Dog and Santa

Okay guys. This is a weird one. Please tell me someone gets it:

Dog and Santa

Nick was an average 8 year old Pataran. His parents, Edward and Joanna, were very well off, as were most Patarans. Nick had every toy he could ask for. As much as they provided for Nick, he was never satisfied. A picky eater, Nick often refused to eat his mother’s cooking, generally on Wednesdays and Fridays (meatloaf and tuna casserole night, respectively). When Edward attempted to insist Nick eat his mother’s cooking, Nick would often throw tantrums, rolling around on the kitchen floor, screaming. One day, while walking along the shore, Nick spotted the body of a canid in the tall weeds near the sand. Nick approached the animal with disregard. Flies buzzed around the its face. Nick pulled a long weed from the ground and poked the animal with it. The canid’s body lay there motionless. Nick then struck the animal with the weed 3 times before the animal let out a quiet growl. Delighted by this, Nick struck the canid harder. In response to this, the canid sprung to its feet and dove at Nick, pinning him to the ground. Nick wept, afraid to move as the canid’s jaws clenched his throat.

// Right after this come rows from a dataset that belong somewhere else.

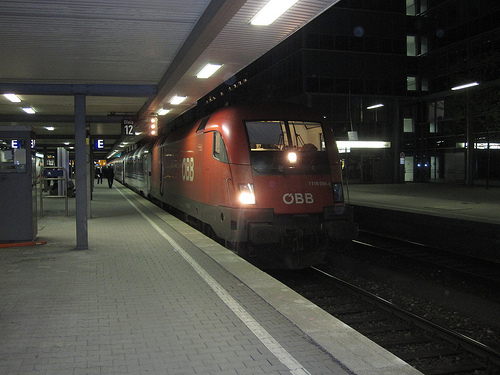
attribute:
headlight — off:
[332, 177, 347, 212]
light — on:
[222, 177, 284, 215]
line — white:
[111, 180, 313, 374]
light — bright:
[235, 193, 252, 208]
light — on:
[3, 94, 22, 105]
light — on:
[23, 105, 37, 116]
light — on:
[252, 0, 299, 27]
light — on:
[195, 56, 221, 83]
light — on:
[169, 90, 189, 106]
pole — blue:
[68, 94, 93, 254]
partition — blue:
[0, 129, 38, 246]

Nick awoke the next morning to find the canid sleeping on the floor near his bed. Joanna called out, “Nick, it’s time to get out of bed!”. Nick looked to his door, in the direction of his mother’s voice and then turned over to face the wall. The canid let out a loud bark and Nick sprang to his feet. Nick looked, angrily at the canid as the canid growled, his head low, as though he would pounce any second. Nick walked guardedly toward the door and the canid’s growling ceased.

The canid followed Nick and his parents through the streets of Pataran. It sat quietly outside as Nick and his parents attended a church service. Nick hated church. It was boring. As the congregation bowed their heads in prayer, Nick attempted to slip out the front door. As he opened the door, he came face to face with the great beast as it sat just outside. The canid reared his teeth and growled. Nick closed the door in retreat and took his seat next to his father in the pew.

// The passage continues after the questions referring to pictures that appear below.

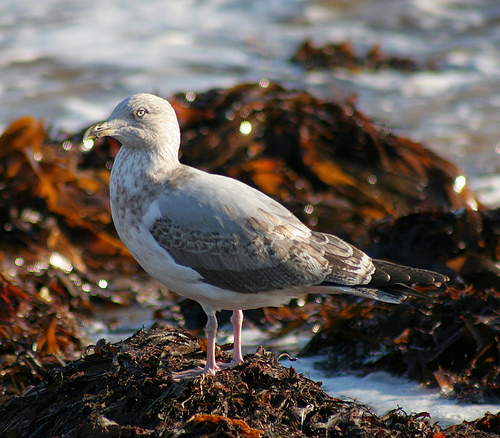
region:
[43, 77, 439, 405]
a gray pigeon perched on wet leaves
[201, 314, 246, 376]
pink legs supporting a body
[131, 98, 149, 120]
a silver eye looking at the camera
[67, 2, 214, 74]
a river behind the bird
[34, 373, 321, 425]
a mound of wet dark leaves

As the service ended, Nick felt a great sense of apprehension. Would the canid be waiting? Edward and Joanna exited in front of Nick. The door was held wide open for Nick. As Nick exited the dark church, the canid came into view. It sat attentively by as Nick’s mother and father passed. Nick followed carefully, never taking his eyes off the canid. The canid followed, cheerfully behind.

Years later, Nick and the canid had taken on new names. Santa and Dog lived alone in large empty house. Santa loved and simultaneously loathed Dog. Although Dog was reason for many interactions with children, Dog was the reason Santa came home to an empty house. Santa had wanted children of his own, but never conceived a child as a result of Dog’s threat of bite any time Santa approached a female with less than pure intent.

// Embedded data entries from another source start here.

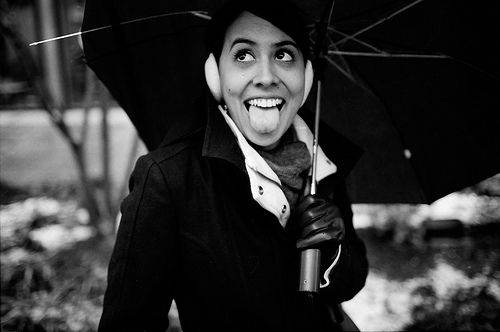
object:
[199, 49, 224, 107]
muff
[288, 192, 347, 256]
glove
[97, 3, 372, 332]
woman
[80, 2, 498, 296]
umbrella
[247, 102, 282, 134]
tongue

One evening, Santa sat at his dinning room table as Dog lay quietly resting near the door. Santa’s anger grew as he stared at Dog. The fat, disgusting beast. It never ate, and somehow, it was fat. Santa was no longer a small child. He would end the torment Dog put him through once and for all. He stood quickly, his chair slamming to the wooden floor. Startled, Dog looked up quickly from his nap and growled. He was older, weaker. Santa walked intently across the dinning room, every step pounding against the wooden floor. He grabbed Dog by the scruff of his neck and flung him into the next room, Dog’s nails dragged across the floor. Santa grabbed a broom from the stairwell leading to the basement. He would finish this the way it started. When he turned around, Dog stood before him. The canid seemed bigger, somehow. As Santa raised the broom handle, Dog leapt forward, pushing Santa back toward the stairs. Santa grabbed for the door atop the stairs, pulling it closed as he fell.

And so it was for the remainder of their days that Dog lived above, attempting to inspire others to do good, and Santa lived below, as a result of his refusal to do good.